▶ [Work to be completed] Reproduce all of the material below word for word, leaving out the pictures.

▶ [Exercise inputs]
· · · · · · ·
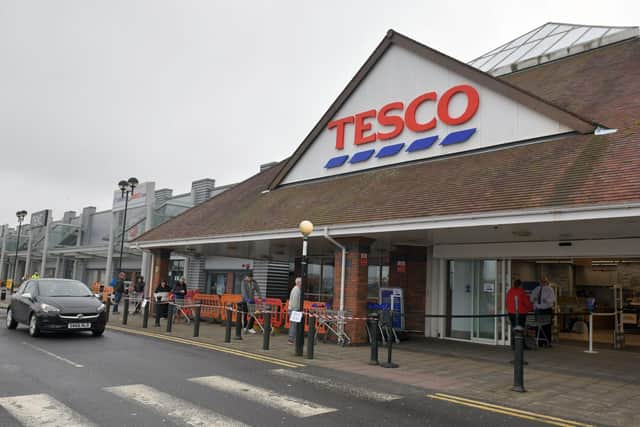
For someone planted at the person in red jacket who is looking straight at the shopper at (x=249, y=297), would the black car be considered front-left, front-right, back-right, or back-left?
front-left

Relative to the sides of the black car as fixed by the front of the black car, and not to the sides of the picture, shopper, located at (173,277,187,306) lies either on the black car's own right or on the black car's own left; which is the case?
on the black car's own left

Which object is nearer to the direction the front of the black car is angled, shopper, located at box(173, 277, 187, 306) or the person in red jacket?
the person in red jacket

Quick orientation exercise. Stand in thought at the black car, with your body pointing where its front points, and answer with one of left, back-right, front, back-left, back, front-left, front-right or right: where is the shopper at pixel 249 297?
front-left

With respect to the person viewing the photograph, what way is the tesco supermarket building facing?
facing the viewer and to the left of the viewer

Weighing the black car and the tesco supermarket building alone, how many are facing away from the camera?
0

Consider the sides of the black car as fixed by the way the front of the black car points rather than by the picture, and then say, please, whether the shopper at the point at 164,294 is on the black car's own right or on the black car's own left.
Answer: on the black car's own left

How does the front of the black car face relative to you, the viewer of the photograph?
facing the viewer and to the right of the viewer

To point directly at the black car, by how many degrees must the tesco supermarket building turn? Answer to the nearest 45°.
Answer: approximately 45° to its right

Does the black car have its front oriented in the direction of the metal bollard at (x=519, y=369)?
yes
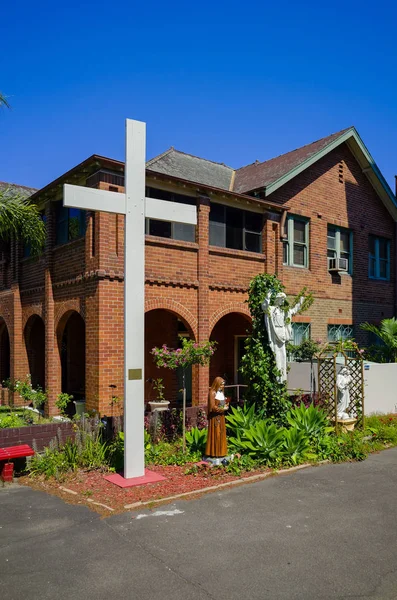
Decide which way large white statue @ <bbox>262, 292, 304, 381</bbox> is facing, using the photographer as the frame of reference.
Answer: facing the viewer and to the right of the viewer

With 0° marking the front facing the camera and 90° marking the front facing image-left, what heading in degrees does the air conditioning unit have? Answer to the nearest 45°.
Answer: approximately 315°

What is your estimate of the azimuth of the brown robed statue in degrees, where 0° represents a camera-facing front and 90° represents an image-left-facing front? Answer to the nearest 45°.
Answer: approximately 315°

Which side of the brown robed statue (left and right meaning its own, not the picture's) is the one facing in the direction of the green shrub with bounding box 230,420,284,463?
left

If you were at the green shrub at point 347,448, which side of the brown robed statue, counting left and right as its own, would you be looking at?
left

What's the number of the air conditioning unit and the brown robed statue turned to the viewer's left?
0
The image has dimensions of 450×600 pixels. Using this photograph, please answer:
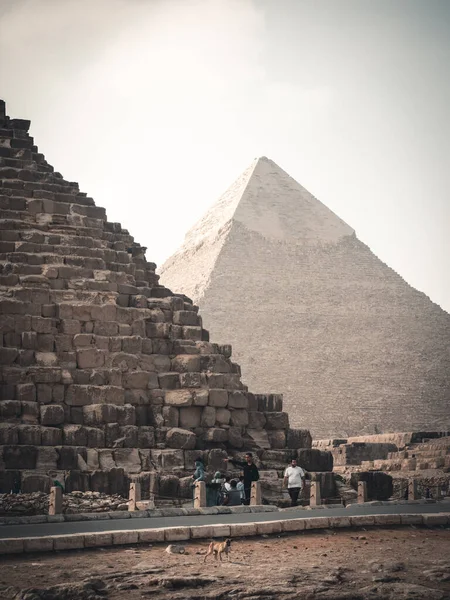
· · · · · · ·
▶ [Written solution]
For someone planted at the person in red jacket who is looking straight at the shopper at (x=249, y=297), would the black car be considered front-left, front-right, back-right, or back-left?
front-left

Relative to the sides of the black car as fixed by the front of the black car, and not to the sides of the picture, shopper, located at (173,277,187,306) lies either on the black car's own right or on the black car's own left; which is the case?
on the black car's own left

Which object is nearer to the direction the front of the black car is angled, shopper, located at box(173, 277, 187, 306) or the person in red jacket?
the person in red jacket

Quick orientation exercise. Stand in thought at the black car, with your body pointing where its front points, and answer with one of left, back-right, front, back-left, back, front-left, front-right or right: where is the shopper at pixel 249 297?
front-left

With respect to the person viewing the photograph, what way is the tesco supermarket building facing?
facing the viewer and to the left of the viewer

Weighing the black car and the tesco supermarket building alone, how many are facing away from the camera?
0

Consider the sides of the black car as fixed by the way the front of the black car points rather than by the picture, and then say, please, whether the shopper at the point at 164,294 is on the black car's own right or on the black car's own left.
Answer: on the black car's own left

How does the front of the black car face relative to you, the viewer of the photograph?
facing the viewer and to the right of the viewer

To point directly at the black car, by how many degrees must the tesco supermarket building turn? Answer to the nearest 45°.
Answer: approximately 45° to its right

Does the black car have its front oriented in the direction of the metal bollard at (x=519, y=369)?
yes
Decide which way large white statue @ <bbox>262, 292, 304, 381</bbox> is facing, using the photographer as the frame of reference.
Answer: facing the viewer and to the right of the viewer

With 0° marking the front facing the camera and 90° marking the front facing image-left, what heading in degrees does the air conditioning unit have? Answer to the nearest 45°.
Answer: approximately 315°

What is your estimate of the azimuth of the brown robed statue in degrees, where 0° represents a camera-facing front and 90° represents an image-left-facing front? Answer to the nearest 45°.
Answer: approximately 315°

Which side of the brown robed statue (left and right meaning its own, not the picture's) is the one facing in the direction of the green shrub with bounding box 230,420,284,463?
left

If you were at the green shrub at point 347,448, which side of the brown robed statue, counting left and right as its own, would you be looking at?
left

What's the number of the air conditioning unit and the brown robed statue turned to the viewer's left?
0
The image has dimensions of 450×600 pixels. Using this photograph, please answer:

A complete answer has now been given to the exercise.